September 30th 2017 – Exodus 3:1-6

Now Moses was keeping the flock of his father-in-law, Jethro, the priest of Midian, and he led his flock to the west side of the wilderness and came to Horeb, the mountain of God. And the angel of the Lord appeared to him in a flame of fire out of the midst of a bush. He looked, and behold, the bush was burning, yet it was not consumed. And Moses said, “I will turn aside to see this great sight, why the bush is not burned.” When the Lord saw that he turned aside to see, God called to him out of the bush, “Moses, Moses!” And he said, “Here I am.” Then he said, “Do not come near; take your sandals off your feet, for the place on which you are standing is holy ground.” And he said, “I am the God of your father, the God of Abraham, the God of Isaac, and the God of Jacob.” And Moses hid his face, for he was afraid to look at God.

Exodus 3:1-6

This is one of the most outstanding passages in the Old Testament, and we must study it carefully and patiently in order to draw out its meaning. Older divines have tended to interpret the Bush as a type of Christ in both His person and work. We should perhaps check the temptation to be impatient at such apparently extravagant interpretations, by reminding ourselves that they were held by men who lived very near to the Lord and who were probably in a better position to discern the inner meaning of the Scriptures than we often are. At the same time, however, there is a more general symbolism here that has much to teach us.
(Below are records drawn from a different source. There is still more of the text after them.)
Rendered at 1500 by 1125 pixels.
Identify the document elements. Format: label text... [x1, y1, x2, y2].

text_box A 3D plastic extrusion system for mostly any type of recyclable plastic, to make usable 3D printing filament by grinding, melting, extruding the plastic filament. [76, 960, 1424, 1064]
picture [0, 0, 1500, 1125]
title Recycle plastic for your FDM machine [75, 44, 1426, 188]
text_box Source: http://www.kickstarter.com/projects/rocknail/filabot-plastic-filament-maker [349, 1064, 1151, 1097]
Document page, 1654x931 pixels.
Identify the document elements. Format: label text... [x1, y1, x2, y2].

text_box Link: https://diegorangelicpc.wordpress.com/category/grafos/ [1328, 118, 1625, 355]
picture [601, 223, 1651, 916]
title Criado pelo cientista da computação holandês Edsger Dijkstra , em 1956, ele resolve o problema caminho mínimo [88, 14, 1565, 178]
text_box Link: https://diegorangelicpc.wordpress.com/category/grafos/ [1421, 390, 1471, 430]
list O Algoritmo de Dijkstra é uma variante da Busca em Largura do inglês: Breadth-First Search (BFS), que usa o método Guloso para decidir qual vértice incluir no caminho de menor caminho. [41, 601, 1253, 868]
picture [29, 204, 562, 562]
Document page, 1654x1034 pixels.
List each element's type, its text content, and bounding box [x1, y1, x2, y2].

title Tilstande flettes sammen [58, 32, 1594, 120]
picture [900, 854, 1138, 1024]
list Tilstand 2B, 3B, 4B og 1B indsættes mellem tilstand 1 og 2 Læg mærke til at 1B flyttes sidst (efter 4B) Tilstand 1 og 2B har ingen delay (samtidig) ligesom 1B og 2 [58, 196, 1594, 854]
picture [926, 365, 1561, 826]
In the first place the Bush was a revelation of God to Moses, in which He made known to him His Name, the awful Name of the covenant, Jehovah. In simplest terms, this is what God is like, a flame of fire, unchanging. It is as if He were saying to Moses, and through him to Israel, 'I am still the same covenant-God, as of old. I change not, the same yesterday, today and forever' (cf Genesis 15:17 - the same fire that gave assurance to Abraham came to assure Moses). In the second place, God was in the midst of the fire, and His voice came out of the fire, that is to say, He was with His people in their torment, and was saying something to them in it. This is the same message as John received on lonely Patmos; to him came the vision of the mighty, ever-living Christ with eyes as a flame of fire, holding the keys of death and hell. The Bush did not mean only this, but it could not have meant less, to Moses, and as such was really the answer to his strange and unaccountable unwillingness to being the divinely appointed deliverer of the people, mentioned in the next chapter (of which more later). In face of such divine assurance (cf Isaiah 43:1, 2), how could any man fear or shrink from the fight?